### Data shown

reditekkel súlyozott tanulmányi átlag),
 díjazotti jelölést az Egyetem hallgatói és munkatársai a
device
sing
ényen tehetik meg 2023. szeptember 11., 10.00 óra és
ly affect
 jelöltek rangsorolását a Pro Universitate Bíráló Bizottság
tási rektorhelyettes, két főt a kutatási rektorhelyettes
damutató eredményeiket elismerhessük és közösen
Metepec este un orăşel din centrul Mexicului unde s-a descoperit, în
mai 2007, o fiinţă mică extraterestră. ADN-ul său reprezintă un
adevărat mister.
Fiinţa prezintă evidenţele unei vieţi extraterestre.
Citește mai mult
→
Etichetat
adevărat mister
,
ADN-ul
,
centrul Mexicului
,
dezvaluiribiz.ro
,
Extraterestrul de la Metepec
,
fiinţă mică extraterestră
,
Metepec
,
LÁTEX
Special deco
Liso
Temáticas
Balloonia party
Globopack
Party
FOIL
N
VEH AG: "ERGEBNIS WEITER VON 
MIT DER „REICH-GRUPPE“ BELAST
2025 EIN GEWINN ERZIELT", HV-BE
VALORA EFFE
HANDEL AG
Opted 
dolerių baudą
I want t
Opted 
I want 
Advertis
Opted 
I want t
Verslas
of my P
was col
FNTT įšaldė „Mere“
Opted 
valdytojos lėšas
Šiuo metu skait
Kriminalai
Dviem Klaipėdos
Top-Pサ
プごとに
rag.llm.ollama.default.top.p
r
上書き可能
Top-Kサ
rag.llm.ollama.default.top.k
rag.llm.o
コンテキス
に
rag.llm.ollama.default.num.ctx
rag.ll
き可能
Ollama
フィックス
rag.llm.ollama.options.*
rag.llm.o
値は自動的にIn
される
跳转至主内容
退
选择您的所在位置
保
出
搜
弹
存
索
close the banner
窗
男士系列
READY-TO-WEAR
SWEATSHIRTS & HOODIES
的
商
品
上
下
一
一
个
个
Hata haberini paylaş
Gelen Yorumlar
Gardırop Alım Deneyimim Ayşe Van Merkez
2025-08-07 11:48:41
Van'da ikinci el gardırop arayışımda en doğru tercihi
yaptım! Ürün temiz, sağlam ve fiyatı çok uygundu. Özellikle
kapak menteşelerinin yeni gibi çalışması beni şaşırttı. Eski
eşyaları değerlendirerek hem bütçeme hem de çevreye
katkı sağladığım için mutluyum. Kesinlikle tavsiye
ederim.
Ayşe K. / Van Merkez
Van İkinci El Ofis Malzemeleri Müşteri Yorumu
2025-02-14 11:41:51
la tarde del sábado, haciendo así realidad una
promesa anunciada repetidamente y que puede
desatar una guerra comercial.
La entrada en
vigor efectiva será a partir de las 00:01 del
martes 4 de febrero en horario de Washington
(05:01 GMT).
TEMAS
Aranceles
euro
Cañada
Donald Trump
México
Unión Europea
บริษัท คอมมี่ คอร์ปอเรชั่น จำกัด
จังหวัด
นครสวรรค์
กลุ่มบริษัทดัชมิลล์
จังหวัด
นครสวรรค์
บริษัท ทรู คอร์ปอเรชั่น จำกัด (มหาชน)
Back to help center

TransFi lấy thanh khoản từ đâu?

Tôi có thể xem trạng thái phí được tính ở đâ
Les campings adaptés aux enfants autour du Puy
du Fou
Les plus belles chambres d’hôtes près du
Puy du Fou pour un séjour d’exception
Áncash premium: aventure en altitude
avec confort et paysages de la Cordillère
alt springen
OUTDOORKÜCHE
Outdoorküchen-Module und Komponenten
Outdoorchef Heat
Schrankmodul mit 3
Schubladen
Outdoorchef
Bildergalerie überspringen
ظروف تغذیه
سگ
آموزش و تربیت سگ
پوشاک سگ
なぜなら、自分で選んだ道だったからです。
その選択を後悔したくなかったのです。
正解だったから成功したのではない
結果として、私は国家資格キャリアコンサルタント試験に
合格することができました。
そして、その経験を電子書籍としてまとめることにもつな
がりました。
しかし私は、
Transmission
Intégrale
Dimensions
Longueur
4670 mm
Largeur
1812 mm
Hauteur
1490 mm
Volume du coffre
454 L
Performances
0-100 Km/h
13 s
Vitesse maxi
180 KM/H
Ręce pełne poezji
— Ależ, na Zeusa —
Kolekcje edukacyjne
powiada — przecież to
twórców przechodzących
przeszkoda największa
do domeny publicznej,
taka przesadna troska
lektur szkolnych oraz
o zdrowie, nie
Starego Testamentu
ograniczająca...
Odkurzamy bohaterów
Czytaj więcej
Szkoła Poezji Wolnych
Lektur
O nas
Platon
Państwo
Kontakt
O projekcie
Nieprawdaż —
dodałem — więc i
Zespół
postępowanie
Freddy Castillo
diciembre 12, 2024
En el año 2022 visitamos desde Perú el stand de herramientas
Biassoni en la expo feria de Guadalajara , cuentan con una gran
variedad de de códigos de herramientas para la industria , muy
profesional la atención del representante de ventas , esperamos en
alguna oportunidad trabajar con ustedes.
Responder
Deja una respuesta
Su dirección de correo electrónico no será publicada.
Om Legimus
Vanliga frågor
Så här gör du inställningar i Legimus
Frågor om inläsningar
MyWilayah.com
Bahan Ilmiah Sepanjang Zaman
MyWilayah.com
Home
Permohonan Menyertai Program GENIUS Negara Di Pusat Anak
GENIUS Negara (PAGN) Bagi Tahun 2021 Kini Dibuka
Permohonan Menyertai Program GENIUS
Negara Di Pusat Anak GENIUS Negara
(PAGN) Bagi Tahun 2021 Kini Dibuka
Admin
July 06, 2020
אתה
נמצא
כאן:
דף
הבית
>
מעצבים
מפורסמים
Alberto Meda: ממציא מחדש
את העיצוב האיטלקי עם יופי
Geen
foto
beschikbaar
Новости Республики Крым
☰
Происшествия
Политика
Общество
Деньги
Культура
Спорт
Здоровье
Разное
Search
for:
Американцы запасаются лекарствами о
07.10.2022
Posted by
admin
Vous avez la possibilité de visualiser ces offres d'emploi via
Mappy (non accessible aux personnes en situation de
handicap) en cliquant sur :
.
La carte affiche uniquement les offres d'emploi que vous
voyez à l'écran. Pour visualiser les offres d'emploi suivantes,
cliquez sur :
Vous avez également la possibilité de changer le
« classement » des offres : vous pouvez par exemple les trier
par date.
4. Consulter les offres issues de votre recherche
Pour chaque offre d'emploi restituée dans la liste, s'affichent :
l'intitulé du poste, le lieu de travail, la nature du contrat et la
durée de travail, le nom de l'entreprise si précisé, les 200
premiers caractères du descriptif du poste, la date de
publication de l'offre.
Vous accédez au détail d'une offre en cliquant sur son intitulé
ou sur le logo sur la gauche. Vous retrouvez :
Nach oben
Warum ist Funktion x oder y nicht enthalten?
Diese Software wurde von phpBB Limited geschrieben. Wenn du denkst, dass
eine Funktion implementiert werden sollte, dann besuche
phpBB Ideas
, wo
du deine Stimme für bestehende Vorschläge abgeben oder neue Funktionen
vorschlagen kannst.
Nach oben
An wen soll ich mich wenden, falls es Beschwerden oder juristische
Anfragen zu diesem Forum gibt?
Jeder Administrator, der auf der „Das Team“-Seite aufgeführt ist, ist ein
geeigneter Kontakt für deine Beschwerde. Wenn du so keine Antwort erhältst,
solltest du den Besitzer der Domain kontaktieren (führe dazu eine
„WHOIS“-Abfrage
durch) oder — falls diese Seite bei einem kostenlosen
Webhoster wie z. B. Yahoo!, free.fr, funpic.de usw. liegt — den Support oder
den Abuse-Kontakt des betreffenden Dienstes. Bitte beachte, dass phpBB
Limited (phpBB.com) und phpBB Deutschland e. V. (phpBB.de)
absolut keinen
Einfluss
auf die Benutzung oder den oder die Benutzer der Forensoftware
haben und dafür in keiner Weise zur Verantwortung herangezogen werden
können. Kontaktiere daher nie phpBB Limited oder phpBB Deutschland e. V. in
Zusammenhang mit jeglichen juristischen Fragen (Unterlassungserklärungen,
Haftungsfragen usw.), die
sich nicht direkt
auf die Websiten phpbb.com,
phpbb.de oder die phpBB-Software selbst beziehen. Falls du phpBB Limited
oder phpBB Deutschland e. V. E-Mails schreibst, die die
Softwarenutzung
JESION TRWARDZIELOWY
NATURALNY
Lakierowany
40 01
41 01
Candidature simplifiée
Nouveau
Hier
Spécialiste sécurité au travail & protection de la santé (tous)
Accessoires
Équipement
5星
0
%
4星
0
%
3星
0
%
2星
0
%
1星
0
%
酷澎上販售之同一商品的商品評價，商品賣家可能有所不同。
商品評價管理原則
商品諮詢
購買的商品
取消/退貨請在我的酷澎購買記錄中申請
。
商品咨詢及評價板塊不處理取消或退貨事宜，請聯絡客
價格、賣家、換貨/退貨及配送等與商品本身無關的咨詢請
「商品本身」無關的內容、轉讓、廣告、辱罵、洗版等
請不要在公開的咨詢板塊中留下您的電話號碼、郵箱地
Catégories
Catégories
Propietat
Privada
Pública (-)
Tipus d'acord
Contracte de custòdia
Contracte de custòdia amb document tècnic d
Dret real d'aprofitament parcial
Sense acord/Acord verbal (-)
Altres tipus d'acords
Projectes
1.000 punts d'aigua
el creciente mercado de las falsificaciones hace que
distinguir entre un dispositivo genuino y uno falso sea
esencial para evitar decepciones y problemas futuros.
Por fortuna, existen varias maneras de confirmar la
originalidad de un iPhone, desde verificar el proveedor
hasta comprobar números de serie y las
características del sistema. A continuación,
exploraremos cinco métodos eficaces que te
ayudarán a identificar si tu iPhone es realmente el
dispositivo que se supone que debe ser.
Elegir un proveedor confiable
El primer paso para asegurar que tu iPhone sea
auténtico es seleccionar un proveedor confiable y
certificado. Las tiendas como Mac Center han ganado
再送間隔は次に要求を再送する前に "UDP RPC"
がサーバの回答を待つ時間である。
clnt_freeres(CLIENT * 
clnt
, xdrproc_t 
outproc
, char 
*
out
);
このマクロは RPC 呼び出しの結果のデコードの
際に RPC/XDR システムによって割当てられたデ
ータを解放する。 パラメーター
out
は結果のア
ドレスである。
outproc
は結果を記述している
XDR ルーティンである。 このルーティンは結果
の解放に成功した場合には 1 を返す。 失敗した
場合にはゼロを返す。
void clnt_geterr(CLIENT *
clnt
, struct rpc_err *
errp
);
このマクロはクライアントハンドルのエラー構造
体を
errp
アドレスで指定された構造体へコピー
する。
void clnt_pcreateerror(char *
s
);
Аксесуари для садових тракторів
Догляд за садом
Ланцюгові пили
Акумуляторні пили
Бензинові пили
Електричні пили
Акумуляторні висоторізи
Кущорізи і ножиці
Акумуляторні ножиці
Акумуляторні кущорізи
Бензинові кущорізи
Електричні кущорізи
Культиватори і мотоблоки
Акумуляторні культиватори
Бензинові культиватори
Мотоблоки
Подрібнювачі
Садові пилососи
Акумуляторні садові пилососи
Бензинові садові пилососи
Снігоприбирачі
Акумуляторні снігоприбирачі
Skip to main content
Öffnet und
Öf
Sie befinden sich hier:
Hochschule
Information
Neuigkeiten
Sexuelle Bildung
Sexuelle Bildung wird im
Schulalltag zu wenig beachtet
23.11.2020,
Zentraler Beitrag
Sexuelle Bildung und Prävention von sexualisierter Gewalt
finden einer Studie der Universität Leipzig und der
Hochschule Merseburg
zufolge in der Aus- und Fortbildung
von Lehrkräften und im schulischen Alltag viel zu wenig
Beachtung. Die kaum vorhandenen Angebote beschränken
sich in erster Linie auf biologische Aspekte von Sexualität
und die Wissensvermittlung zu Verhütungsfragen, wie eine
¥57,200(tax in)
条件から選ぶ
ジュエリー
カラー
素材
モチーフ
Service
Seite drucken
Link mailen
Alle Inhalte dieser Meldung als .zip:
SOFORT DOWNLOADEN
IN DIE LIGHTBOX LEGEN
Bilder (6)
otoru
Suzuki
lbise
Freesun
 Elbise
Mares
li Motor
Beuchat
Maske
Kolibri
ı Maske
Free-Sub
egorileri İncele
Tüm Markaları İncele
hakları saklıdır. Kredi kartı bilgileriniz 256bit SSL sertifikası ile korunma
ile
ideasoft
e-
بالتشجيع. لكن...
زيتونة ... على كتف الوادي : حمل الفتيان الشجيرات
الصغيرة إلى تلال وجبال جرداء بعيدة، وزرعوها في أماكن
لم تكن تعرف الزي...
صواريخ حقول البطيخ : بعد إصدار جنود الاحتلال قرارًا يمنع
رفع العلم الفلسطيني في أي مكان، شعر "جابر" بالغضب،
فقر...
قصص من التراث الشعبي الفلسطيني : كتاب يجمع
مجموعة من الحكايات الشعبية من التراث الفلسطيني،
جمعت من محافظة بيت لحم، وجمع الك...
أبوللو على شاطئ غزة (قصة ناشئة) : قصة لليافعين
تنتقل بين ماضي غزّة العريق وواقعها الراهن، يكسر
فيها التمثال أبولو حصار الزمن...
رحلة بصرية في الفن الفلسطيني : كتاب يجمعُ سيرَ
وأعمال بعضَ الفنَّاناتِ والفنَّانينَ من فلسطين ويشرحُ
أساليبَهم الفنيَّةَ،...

######

_Exercise instructions_
Retype the records above exactly, from their first line through the line that contains "Gardırop Alım Deneyimim Ayşe Van Merkez", and stop there.

_Exercise result_
reditekkel súlyozott tanulmányi átlag),
 díjazotti jelölést az Egyetem hallgatói és munkatársai a
device
sing
ényen tehetik meg 2023. szeptember 11., 10.00 óra és
ly affect
 jelöltek rangsorolását a Pro Universitate Bíráló Bizottság
tási rektorhelyettes, két főt a kutatási rektorhelyettes
damutató eredményeiket elismerhessük és közösen
Metepec este un orăşel din centrul Mexicului unde s-a descoperit, în
mai 2007, o fiinţă mică extraterestră. ADN-ul său reprezintă un
adevărat mister.
Fiinţa prezintă evidenţele unei vieţi extraterestre.
Citește mai mult
→
Etichetat
adevărat mister
,
ADN-ul
,
centrul Mexicului
,
dezvaluiribiz.ro
,
Extraterestrul de la Metepec
,
fiinţă mică extraterestră
,
Metepec
,
LÁTEX
Special deco
Liso
Temáticas
Balloonia party
Globopack
Party
FOIL
N
VEH AG: "ERGEBNIS WEITER VON 
MIT DER „REICH-GRUPPE“ BELAST
2025 EIN GEWINN ERZIELT", HV-BE
VALORA EFFE
HANDEL AG
Opted 
dolerių baudą
I want t
Opted 
I want 
Advertis
Opted 
I want t
Verslas
of my P
was col
FNTT įšaldė „Mere“
Opted 
valdytojos lėšas
Šiuo metu skait
Kriminalai
Dviem Klaipėdos
Top-Pサ
プごとに
rag.llm.ollama.default.top.p
r
上書き可能
Top-Kサ
rag.llm.ollama.default.top.k
rag.llm.o
コンテキス
に
rag.llm.ollama.default.num.ctx
rag.ll
き可能
Ollama
フィックス
rag.llm.ollama.options.*
rag.llm.o
値は自動的にIn
される
跳转至主内容
退
选择您的所在位置
保
出
搜
弹
存
索
close the banner
窗
男士系列
READY-TO-WEAR
SWEATSHIRTS & HOODIES
的
商
品
上
下
一
一
个
个
Hata haberini paylaş
Gelen Yorumlar
Gardırop Alım Deneyimim Ayşe Van Merkez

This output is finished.